I have a lot of things on my bucket list. Primarily it’s to attend every major sporting event. But there are some others on there as well. And it’s only fitting that there is one on there that a lot of people think is really strange.
I desire to have an ultimate, crazy, cheating accusations, pregnancy claims, violent, name-calling blowout breakup.
I have fantasized about it. I even almost tried to wrangle in a friend of mine (who most people already thought we were dating) to pretend that our frelationship was a real relationship. But then I thought about what you have to do to convince people that you’re a real couple like holding hands and kissing in public and that was simply out of the question.
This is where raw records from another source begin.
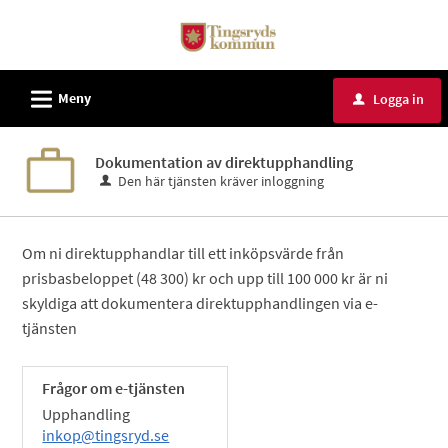
Välkommen
till
internservice
L
-
Meny
Logga in
u
Tingsryds
kommun
Dokumentation av direktupphandling
Den här tjänsten kräver inloggning
Om ni direktupphandlar till ett inköpsvärde från
prisbasbeloppet (48 300) kr och upp till 100 000 kr är ni
skyldiga att dokumentera direktupphandlingen via e-
tjänsten
Frågor om e-tjänsten
Upphandling
inkop@tingsryd.se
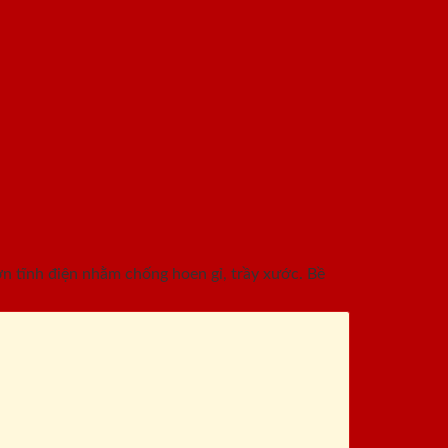
 tĩnh điện nhằm chống hoen gỉ, trầy xước. Bề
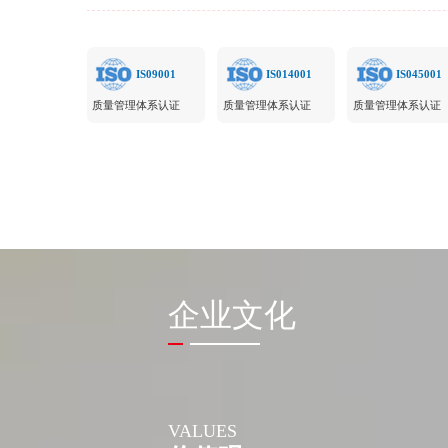
IS09001
IS014001
IS045001
质量管理体系认证
质量管理体系认证
质量管理体系认证
企业文化
VALUES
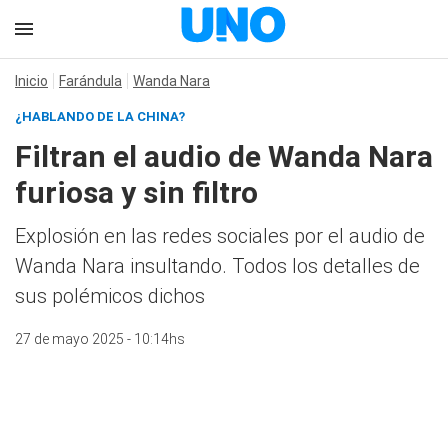
Inicio
Farándula
Wanda Nara
¿HABLANDO DE LA CHINA?
Filtran el audio de Wanda Nara
furiosa y sin filtro
Explosión en las redes sociales por el audio de
Wanda Nara insultando. Todos los detalles de
sus polémicos dichos
27 de mayo 2025 - 10:14hs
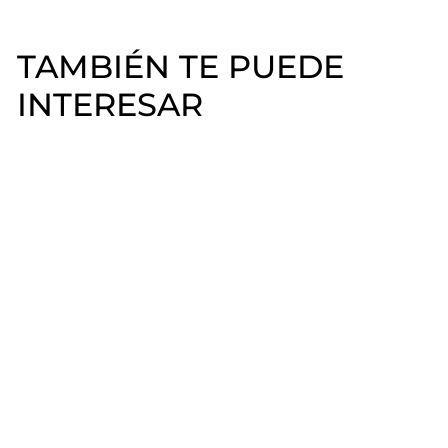
TAMBIÉN TE PUEDE
INTERESAR
Fast Gel 60ml Rêve
Nails
Rêve Nails
$
$1.590
00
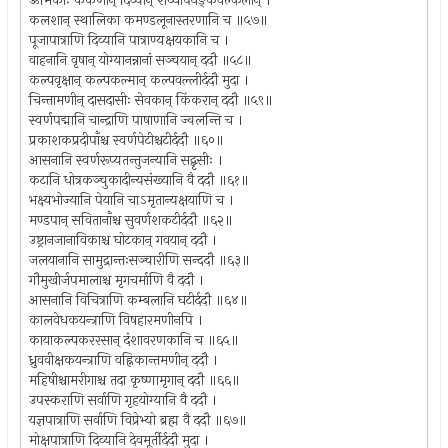
ऊर्मिकाः कंकणान् दिव्यान् शय्यापर्यङ्कवल्कलान् ।
कलशान् स्थालिका कमण्डलूनास्तरणानि च ॥५७॥
पूजापात्राणि दिव्यानि पात्राण्यक्षयकानि च ।
वाहनानि वृषान् योग्यानन्नानां सञ्चयान् ददौ ॥५८॥
कल्पवृक्षान् कल्पकल्मान् कल्पवल्लीर्ददौ मुदा ।
चिन्तामणीन् दासदासीः सेवकान् किंकरान् ददौ ॥५९॥
स्वर्णपद्मानि चान्द्राणि पाषाणानि ज्वलन्ति च ।
प्रकाशकप्रदीपाँश्च स्वर्णपेटीश्चटीर्ददौ ॥६०॥
आसनानि स्वर्णरूप्यतन्तुजन्यानि सद्बृसीः ।
कटानि धोत्रकञ्चुकादीन्यसंख्यानि वै ददौ ॥६१॥
भक्ष्यभोज्यानि पेयानि चाऽमृतान्यक्षयाणि च ।
मण्डपान् सवितानाँश्च सुवर्णशकटीर्ददौ ॥६२॥
उष्ट्रानजानाविकाश्च घोटकान् गवयान् ददौ ।
जलयानानि सामुद्रान्तःसञ्चारीणि सन्ददौ ॥६३॥
गौमुखीर्जपमालाश्च मृगचर्माणि वै ददौ ।
आसनानि विचित्राणि कम्बलानि घटीर्ददौ ॥६४॥
कालवेधकयन्त्राणि विषहारमणीनपि ।
कायाकल्पकररसान् दंशावरणकानि च ॥६५॥
ध्रुववीक्षकयन्त्राणि वह्निकान्तमणीन् ददौ ।
महिषीश्चामरीगाश्च तदा कृष्णामृगान् ददौ ॥६६॥
उपस्कराणि सर्वाणि गृहयोग्यानि वै ददौ ।
यज्ञपात्राणि सर्वाणि विप्रेभ्यो ब्रह्म वै ददौ ॥६७॥
मोक्षपात्राणि दिव्यानि देवमूर्तीर्ददौ मुदा ।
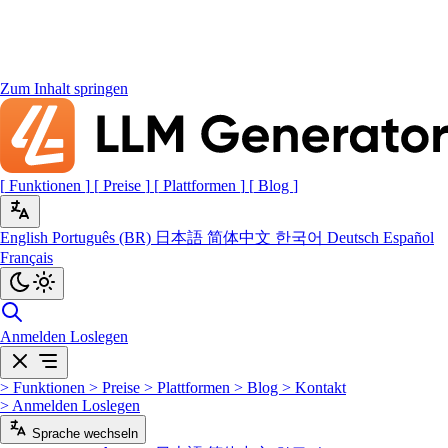
Zum Inhalt springen
[
Funktionen
]
[
Preise
]
[
Plattformen
]
[
Blog
]
English
Português (BR)
日本語
简体中文
한국어
Deutsch
Español
Français
Anmelden
Loslegen
>
Funktionen
>
Preise
>
Plattformen
>
Blog
>
Kontakt
>
Anmelden
Loslegen
Sprache wechseln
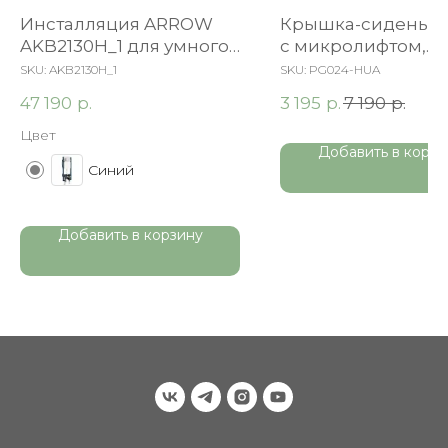
Инсталляция ARROW
Крышка-сиденье 
AKB2130H_1 для умного
c микролифтом,
унитаза
быстросъемное
SKU:
AKB2130H_1
SKU:
PG024-HUA
р.
р.
р.
47 190
3 195
7 190
Цвет
Добавить в корзи
Синий
Добавить в корзину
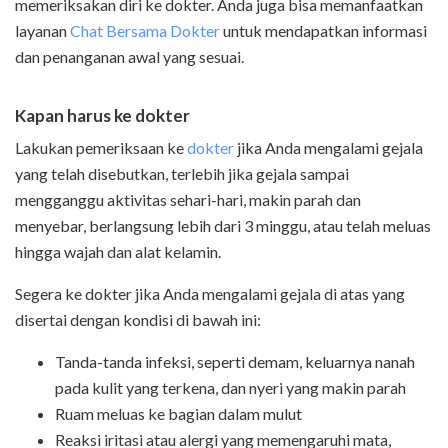
memeriksakan diri ke dokter. Anda juga bisa memanfaatkan
layanan
Chat Bersama Dokter
untuk mendapatkan informasi
dan penanganan awal yang sesuai.
Kapan harus ke dokter
Lakukan pemeriksaan ke
dokter
jika Anda mengalami gejala
yang telah disebutkan, terlebih jika gejala sampai
mengganggu aktivitas sehari-hari, makin parah dan
menyebar, berlangsung lebih dari 3 minggu, atau telah meluas
hingga wajah dan alat kelamin.
Segera ke dokter jika Anda mengalami gejala di atas yang
disertai dengan kondisi di bawah ini:
Tanda-tanda infeksi, seperti demam, keluarnya nanah
pada kulit yang terkena, dan nyeri yang makin parah
Ruam meluas ke bagian dalam mulut
Reaksi iritasi atau alergi yang memengaruhi mata,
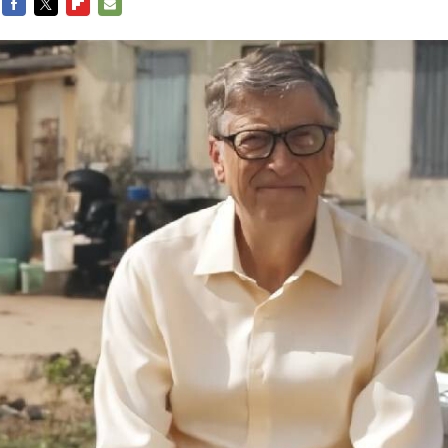
FACEBOOK
TWITTER
FLIPBOARD
E-
MAIL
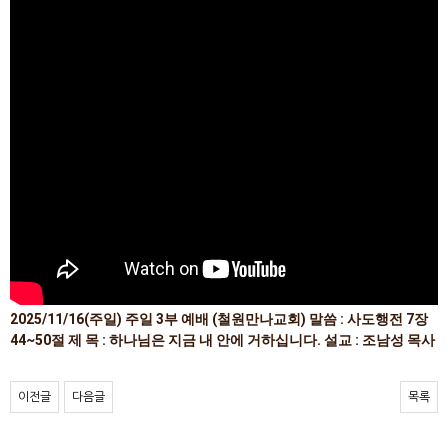
2025/11/16(주일) 주일 3부 예배 (철원만나교회) 말씀 : 사도행전 7장
44~50절 제 목 : 하나님은 지금 내 안에 거하십니다. 설교 : 조남성 목사
이전글
다음글
목록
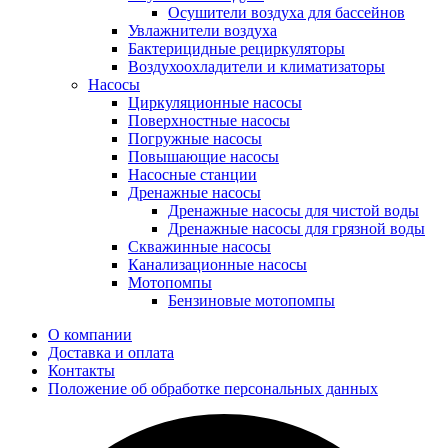
Осушители воздуха для бассейнов
Увлажнители воздуха
Бактерицидные рециркуляторы
Воздухоохладители и климатизаторы
Насосы
Циркуляционные насосы
Поверхностные насосы
Погружные насосы
Повышающие насосы
Насосные станции
Дренажные насосы
Дренажные насосы для чистой воды
Дренажные насосы для грязной воды
Скважинные насосы
Канализационные насосы
Мотопомпы
Бензиновые мотопомпы
О компании
Доставка и оплата
Контакты
Положение об обработке персональных данных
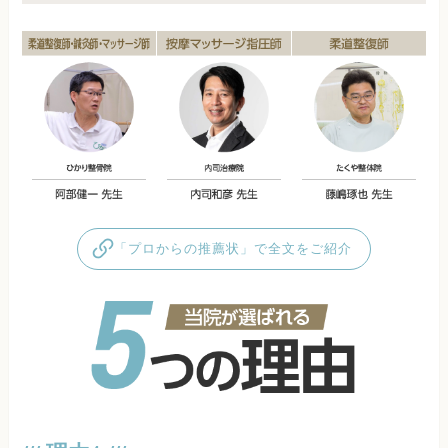
「プロからの推薦状」で全文をご紹介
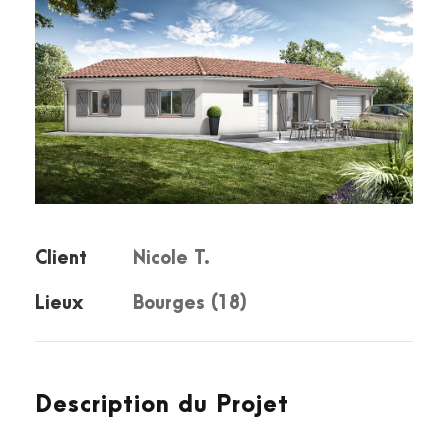
Client
Nicole T.
Lieux
Bourges (18)
Description du Projet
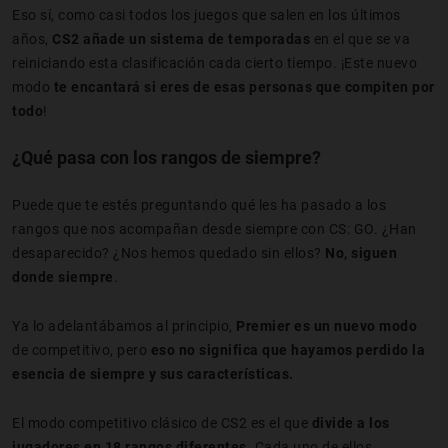
Eso sí, como casi todos los juegos que salen en los últimos
años,
CS2 añade un sistema de temporadas
en el que se va
reiniciando esta clasificación cada cierto tiempo. ¡Este nuevo
modo
te encantará si eres de esas personas que compiten por
todo
!
¿Qué pasa con los rangos de siempre?
Puede que te estés preguntando qué les ha pasado a los
rangos que nos acompañan desde siempre con CS: GO. ¿Han
desaparecido? ¿Nos hemos quedado sin ellos?
No, siguen
donde siempre
.
Ya lo adelantábamos al principio,
Premier es un nuevo modo
de competitivo, pero
eso no significa que hayamos perdido la
esencia de siempre y sus características.
El modo competitivo clásico de CS2 es el que
divide a los
jugadores en 18 rangos diferentes
. Cada uno de ellos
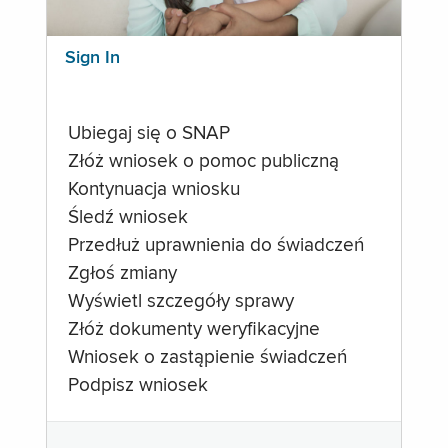
Sign In
Ubiegaj się o SNAP
Złóż wniosek o pomoc publiczną
Kontynuacja wniosku
Śledź wniosek
Przedłuż uprawnienia do świadczeń
Zgłoś zmiany
Wyświetl szczegóły sprawy
Złóż dokumenty weryfikacyjne
Wniosek o zastąpienie świadczeń
Podpisz wniosek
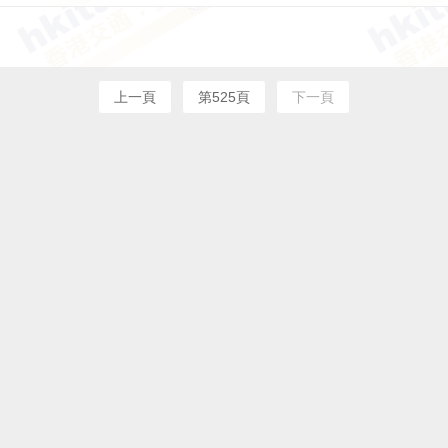
上一頁
第525頁
下一頁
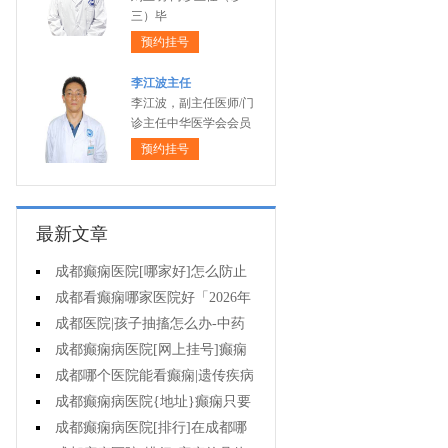
三）毕
预约挂号
李江波主任
李江波，副主任医师/门
诊主任中华医学会会员
预约挂号
最新文章
成都癫痫医院[哪家好]怎么防止
癫痫发作?
成都看癫痫哪家医院好「2026年
度公布」生活中容易被忽视的癫痫
成都医院|孩子抽搐怎么办-中药
诱因有哪些?
治疗癫痫可以治好吗?
成都癫痫病医院[网上挂号]癫痫
的日常护理要点有哪些?
成都哪个医院能看癫痫|遗传疾病
中有癫痫吗?
成都癫痫病医院{地址}癫痫只要
手术就能治好吗?
成都癫痫病医院[排行]在成都哪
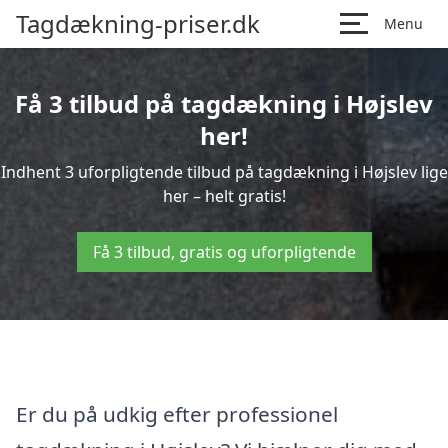
Tagdækning-priser.dk
Menu
Få 3 tilbud på tagdækning i Højslev
her!
Indhent 3 uforpligtende tilbud på tagdækning i Højslev lige
her – helt gratis!
Få 3 tilbud, gratis og uforpligtende
Er du på udkig efter professionel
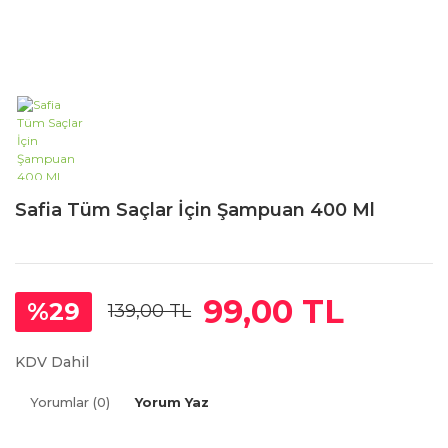
Safia Tüm Saçlar İçin Şampuan 400 Ml
99,00 TL
%29
139,00 TL
KDV Dahil
Yorumlar (0)
Yorum Yaz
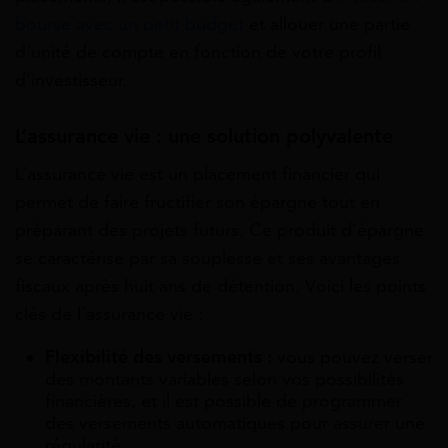
bourse avec un petit budget
et allouer une partie
d’unité de compte en fonction de votre profil
d’investisseur.
L’assurance vie : une solution polyvalente
L’assurance vie est un placement financier qui
permet de faire fructifier son épargne tout en
préparant des projets futurs. Ce produit d’épargne
se caractérise par sa souplesse et ses avantages
fiscaux après huit ans de détention. Voici les points
clés de l’assurance vie :
Flexibilité des versements :
vous pouvez verser
des montants variables selon vos possibilités
financières, et il est possible de programmer
des versements automatiques pour assurer une
régularité.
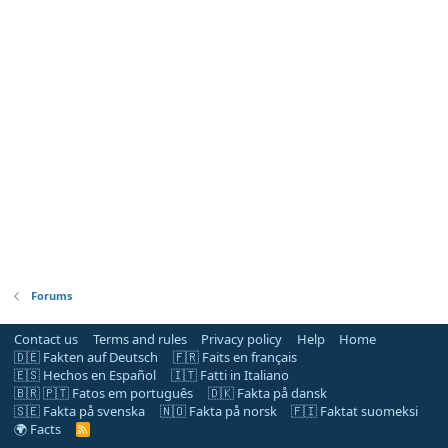
Forums
Contact us
Terms and rules
Privacy policy
Help
Home
🇩🇪 Fakten auf Deutsch
🇫🇷 Faits en français
🇪🇸 Hechos en Español
🇮🇹 Fatti in Italiano
🇧🇷 🇵🇹 Fatos em português
🇩🇰 Fakta på dansk
🇸🇪 Fakta på svenska
🇳🇴 Fakta på norsk
🇫🇮 Faktat suomeksi
🌍 Facts
R
S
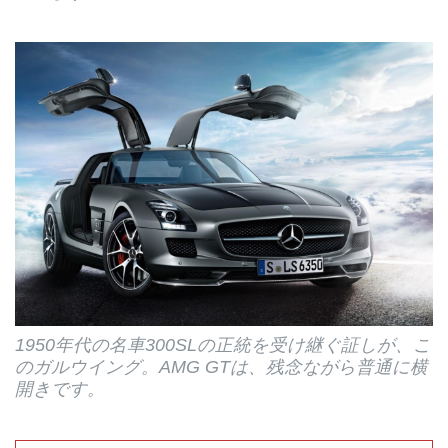
1950年代の名車300SLの正統を受け継ぐ証しが、こ
のガルウイング。AMG GTは、残念ながら普通に横
開きです。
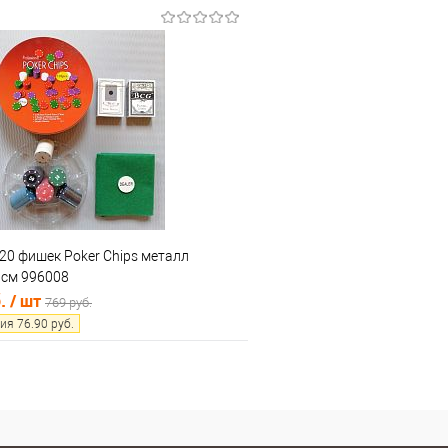
В корзину
В корз
 клик
Сравнение
Купить в 1 клик
е
В наличии
В избранное
20 фишек Poker Chips металл
 см 996008
б.
/ шт
769 руб.
ия
76.90
руб.
В корзину
 клик
Сравнение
And all of my “real” relationships ended in such boring ways. We just simply weren’t right for each other, talked it out, blah blah, some tears (never mine), a little name calling with immediate apologies (sorry guys). Ya know, the usual, boring breakup stuff.
But what I’ve always wanted is to be out in public, at a bar, a party, a BBQ even, and have the most public and awesome breakup ever. I would imagine it would go a little like this:
Me: You’re such a lying, cheating bastard! I can’t believe I ever let you do all of those kinky things to me!
Future Ex-Boyfriend (FexBF): Well you’re a bitch! A big FAT bitch!
Me: Oh no you didn’t. You did NOT just call me fat. I will KILL you! * Slaps FexBF across face *
FexBF: GASP! You skanky, slutty whore! I know you slept with my roommate when I went to Reno for the weekend last year! * Pushes me *
Me: Yeah well he was more of a man than you’ll ever be! Oh and he doesn’t have a premature ejaculation problem like SOMEONE I know!
FexBF: Yeah, well Candy knew how to give instead of just receive!
Me: Oh Candy? The prostitute you cheated on me with? I hope she gives you crabs! * Throws drink in FexBF face *
FexBF: Yeah well she doesn’t have stretch marks!
Me: GASP! You didn’t! Well, well! I’m pregnant! And it’s yours! AND I’M KEEPING IT!
Aaaaand scene. How awesome would that be?